In what could be described as the mother of all clear-outs, antiques and artwork dating from as early as the 17th century were rescued from the cobweb-filled attic, dungeon and barns of Hooton Pagnell Hall before being presented for sale at Bonhams’ auction house in London.
The veritable hoard, dug out from the dusty depths of the country residence by current owner Mark Warde-Norbury – the ninth generation of his family to live at the hall eight miles outside of Doncaster – fetched a total price of £1,162,638.
A superb watercolour by map-maker turned landscape painter Paul Sandby (1730-1809) entitled ‘Windsor Castle from the Thames’ led the sale. And it smashed its pre-sale estimate of £40,000-60,000 to fetch £218,500. The sale price is the highest achieved for an artwork by the British master in the last 20 years.
The painting is said to bear a striking resemblance to Sandby’s Windsor Castle from the Eton Shore, which is in the collection of The Queen.

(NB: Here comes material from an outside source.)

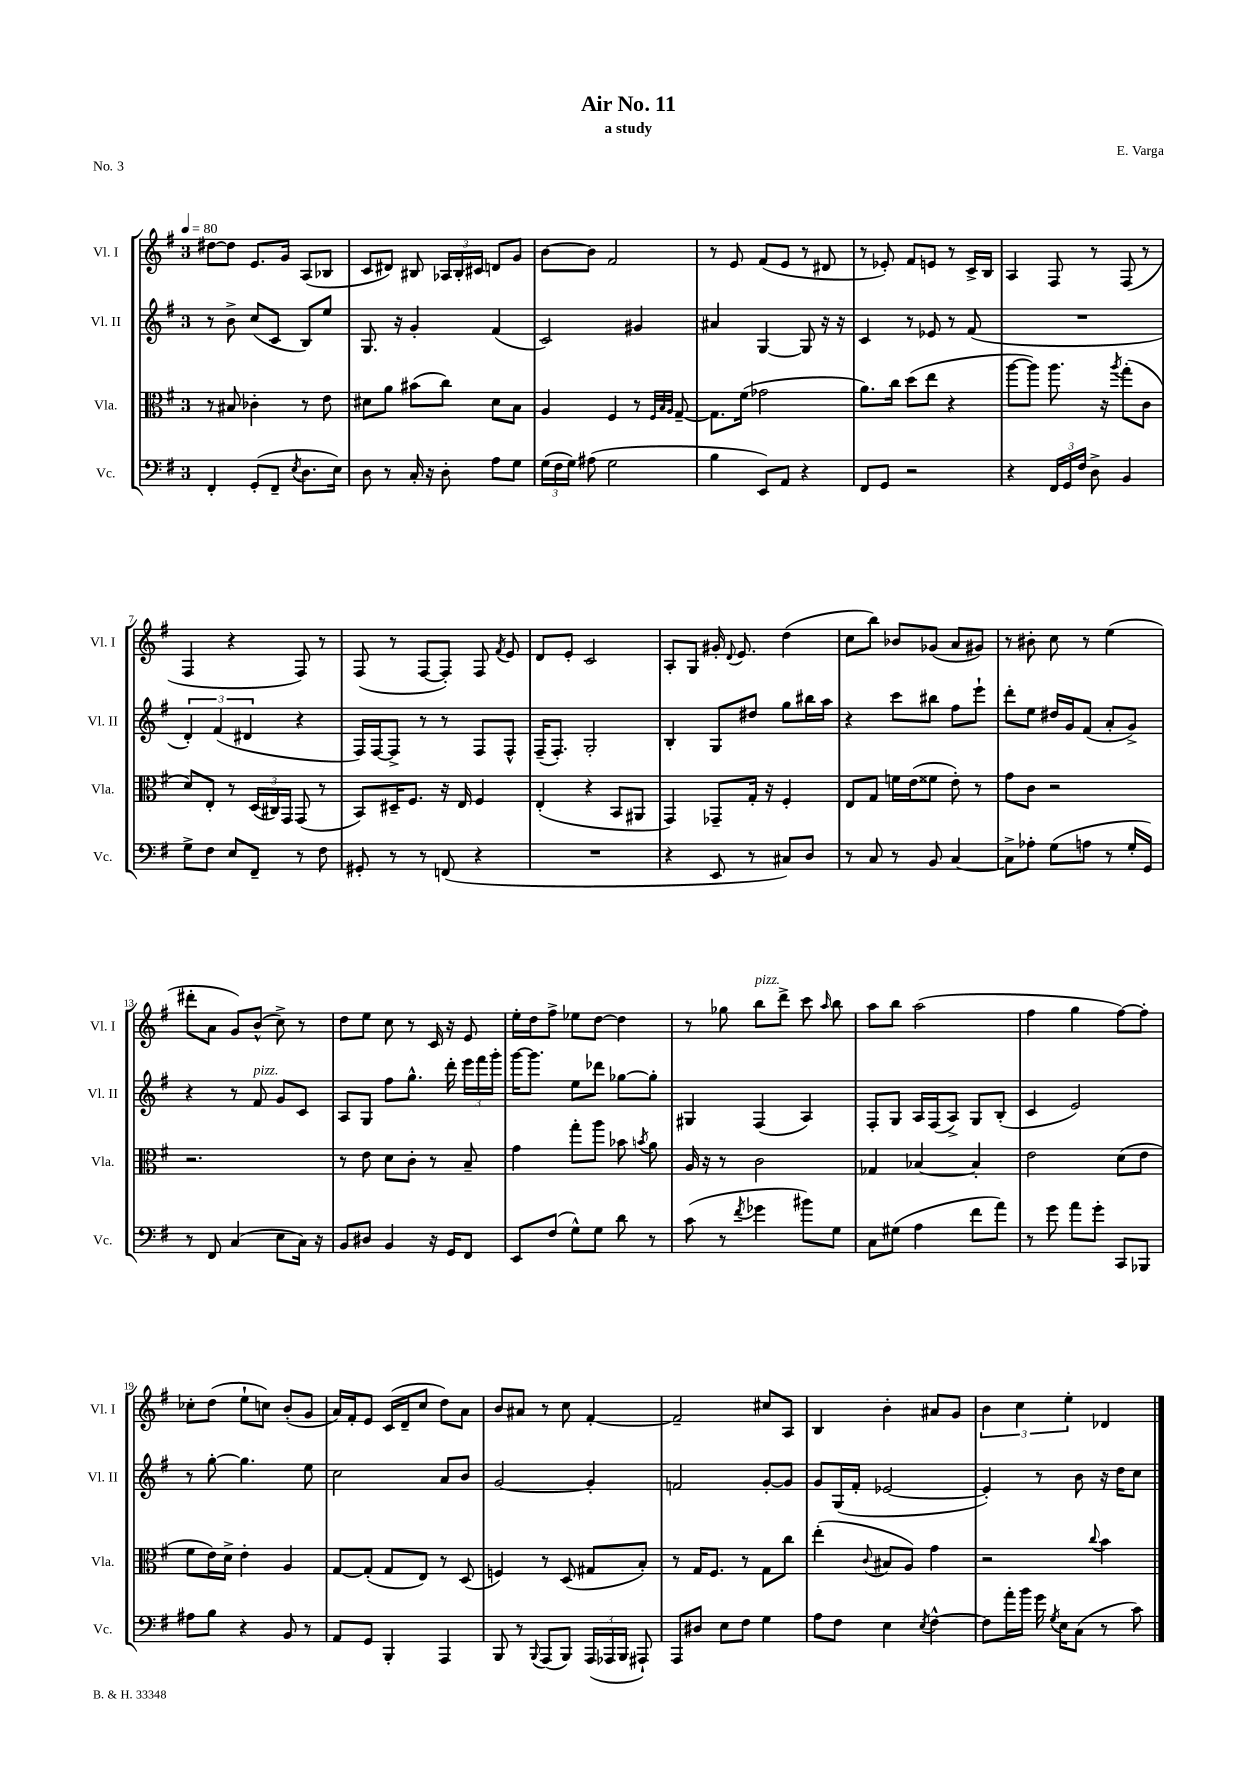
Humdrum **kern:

Hooton Pagnell Hall has been the home of the Warde family for more than 300 years and parts of it date back to the 13th century.
Successive generations had added to the house’s contents over the centuries and the sale provided an intriguing reflection of changing taste and fashion.
With numerous projects going on around the estate, including a new farmyard and various planning applications to build new cottages, Mr Warde-Norbury decided it was time for a much-needed sort-out, ‘to liberate objects and works of art that have sat in dark, cobwebby rooms for many years and to enable us to bring the house up to date for current and future generations’.
He said the sort-out had been a ‘cathartic experience’.
There was a packed room and highly competitive bidding, with many lots selling for well over their estimates, Bonhams reported.
Among the hidden antiques given a new home was an Italian 17th century cabinet which more than doubled its pre-sale estimate of £20,000-30,000 to sell for £56,250.
Perhaps the biggest success was a pair of famille rose hexagonal vases which sold for £19,750, nearly 10 times their original estimate of £2,000-3,000.
As well as a selection of Old Master and 19th century paintings, the auction included English furniture, ceramics, Chinese works of art, silver, jewellery, books and manuscripts.
Another highlight from the sale was a letter from the Duke of Wellington, which sold for £1,750 – nearly eight times its estimate – and a mid-18th century wooden doll, which sold for £21,250, well over double its pre-sale estimate of £10,000-15,000.